[PATCH] A crash and subsequent recovery of the master can cause the slave to get out-of-sync

From: "Florian G(dot) Pflug" <fgp(at)phlo(dot)org>
To: "pgsql-hackers(at)postgresql(dot)org" <pgsql-hackers(at)postgresql(dot)org>
Subject: [PATCH] A crash and subsequent recovery of the master can cause the slave to get out-of-sync
Date: 2007-04-19 20:37:33
Message-ID: 4627D30D.8020803@phlo.org
Views: Raw Message | Whole Thread | Download mbox | Resend email
Thread:
Lists: pgsql-hackers

Hi

I believe I have discovered the following problem in pgsql 8.2 and HEAD,
concerning warm-standbys using WAL log shipping.

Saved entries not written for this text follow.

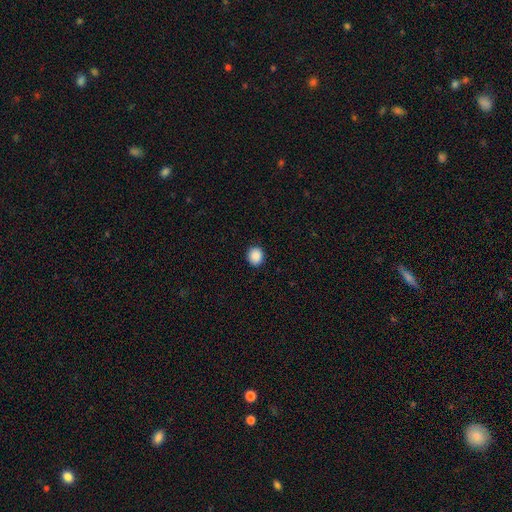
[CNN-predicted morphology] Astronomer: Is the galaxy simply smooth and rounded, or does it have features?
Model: smooth — 89%.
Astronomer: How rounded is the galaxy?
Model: round — 79%.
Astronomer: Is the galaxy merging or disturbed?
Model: none — 91%.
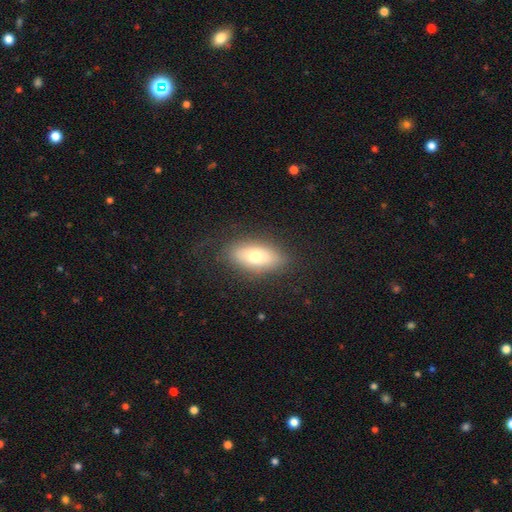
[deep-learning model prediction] Smooth or featured? smooth (69%)
How rounded? in between (82%)
Merging? none (80%)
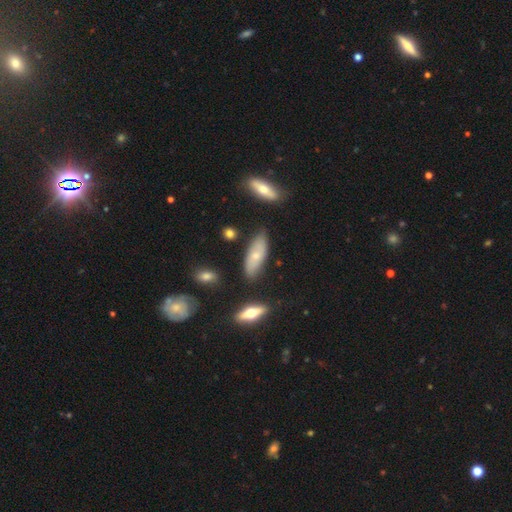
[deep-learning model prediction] smooth-or-featured: smooth: 57% | featured or disk: 36% | star or artifact: 8%
  how-rounded: in between: 67% | cigar-shaped: 30% | round: 3%
  merging: none: 71% | minor disturbance: 21% | major disturbance: 4% | merger: 4%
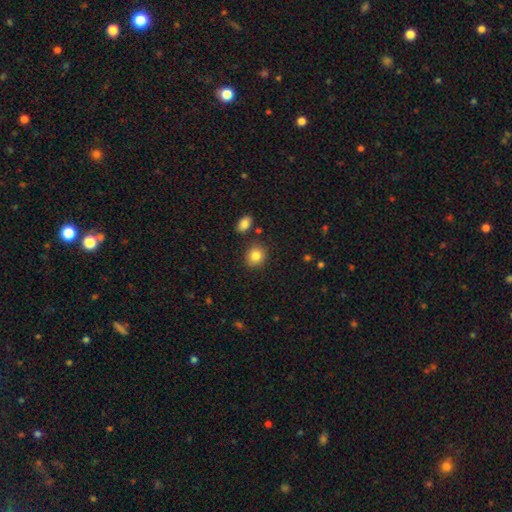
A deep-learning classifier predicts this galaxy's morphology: type=smooth (85%); roundness=round (74%); merging=none (84%).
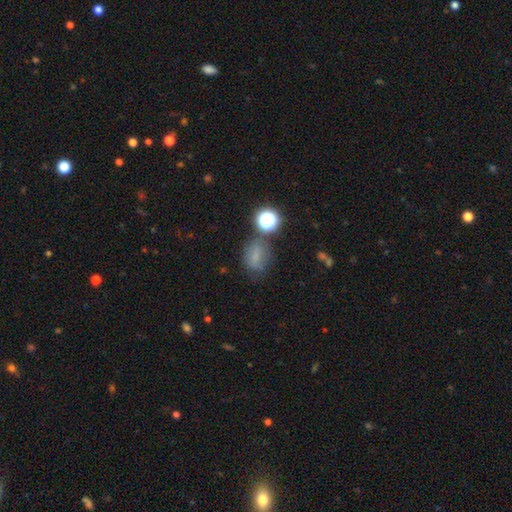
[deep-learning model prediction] Smooth or featured: smooth — 62% (star or artifact — 25%)
How rounded: in between — 52% (round — 47%)
Merging: none — 60% (minor disturbance — 21%)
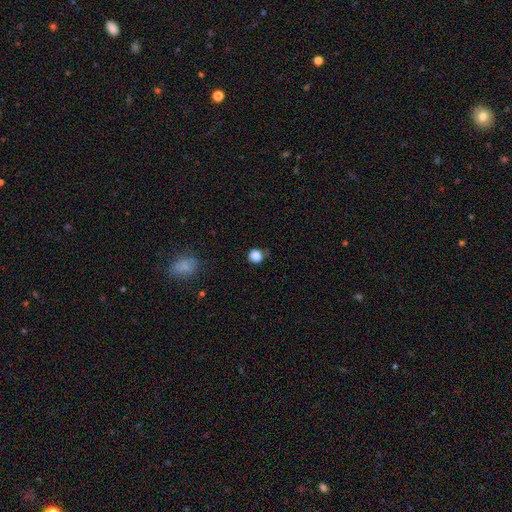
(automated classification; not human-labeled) Smooth or featured? smooth (85%)
How rounded? round (93%)
Merging? none (82%)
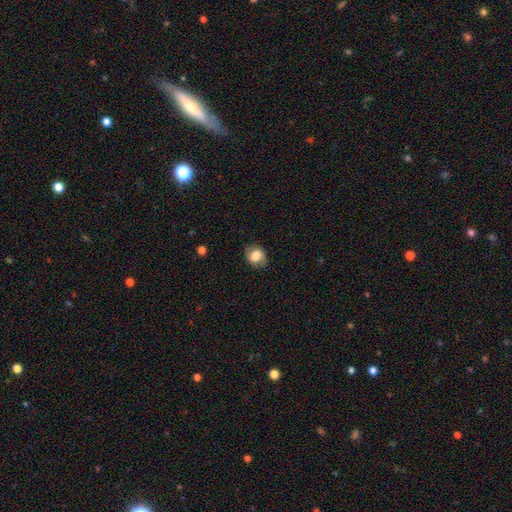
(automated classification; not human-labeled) This is likely a smooth galaxy (73%). How rounded: possibly round (60%). Merging: clearly none (81%).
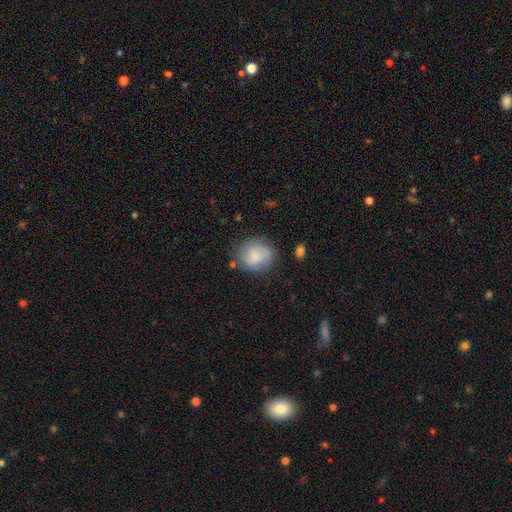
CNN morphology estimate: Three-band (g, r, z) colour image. It shows a smooth galaxy with no disk features (73%) that is round (80%). Merging: none (70%).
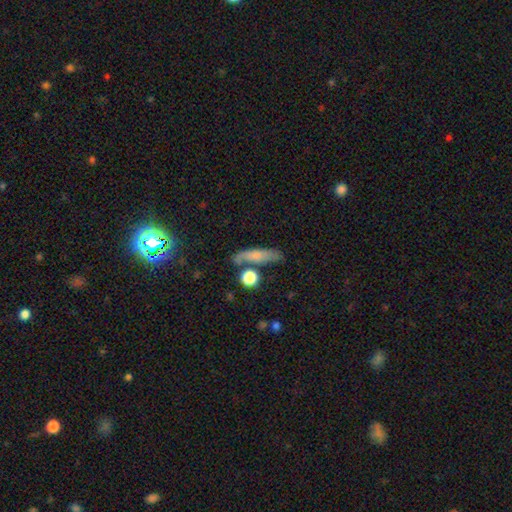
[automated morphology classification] A smooth galaxy with no disk features (62%) that is cigar-shaped (66%).

Vote fractions:
- Smooth or featured? smooth: 62% / featured or disk: 28% / star or artifact: 10%
- How rounded? cigar-shaped: 66% / in between: 26% / round: 8%
- Merging? none: 65% / minor disturbance: 18% / merger: 10% / major disturbance: 7%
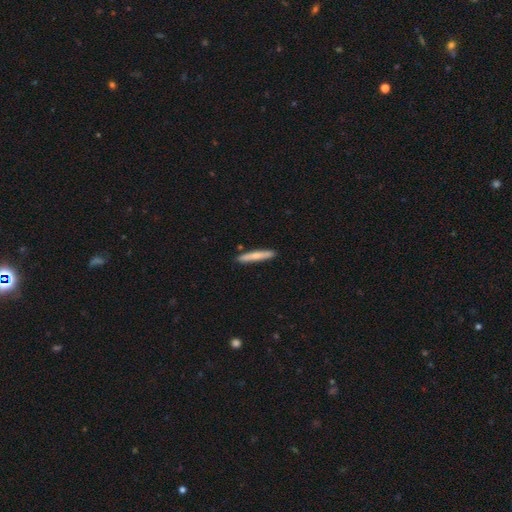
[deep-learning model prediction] Q: Smooth or featured?
A: smooth (69%); runner-up: featured or disk (26%)
Q: How rounded?
A: cigar-shaped (93%); runner-up: in between (5%)
Q: Merging?
A: none (88%); runner-up: minor disturbance (9%)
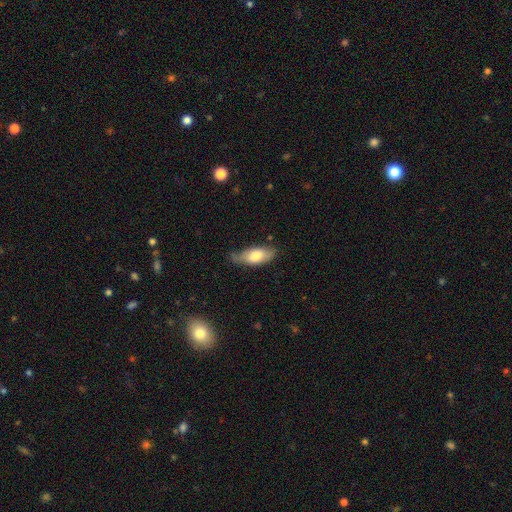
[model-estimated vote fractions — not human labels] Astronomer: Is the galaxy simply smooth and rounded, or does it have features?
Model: smooth — 72%.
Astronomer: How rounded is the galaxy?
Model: in between — 80%.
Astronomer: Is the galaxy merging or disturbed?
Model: none — 56% (runner-up: minor disturbance, 34%).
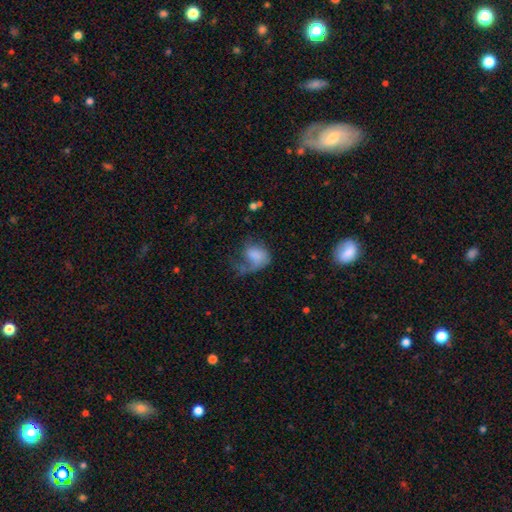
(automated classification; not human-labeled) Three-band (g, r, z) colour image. It shows a smooth galaxy with no disk features (54%) that is in between round and cigar-shaped (63%). Merging: major disturbance (54%).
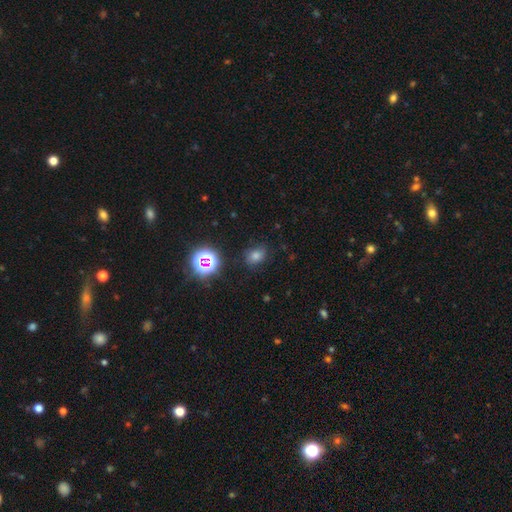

The problem is that after a crash, the master might complete incomplete
actions via rm_cleanup() - but since it won't wal-log those changes,
the slave won't know about this. This will at least prevent the creation
of any further restart points on the slave (because safe_restartpoint)
will never return true again - it it might even cause data corruption,
if subsequent wal records are interpreted wrongly by the slave because
it sees other data than the master did when it generated them.

Attached is a patch that lets RecoveryRestartPoint call all
rm_cleanup() methods and create a restart point whenever it encounters
a shutdown checkpoint in the wal (because those are generated after
recovery). This ought not cause a performance degradation, because
shutdown checkpoints will occur very infrequently.

The patch is per discussion with Simon Riggs.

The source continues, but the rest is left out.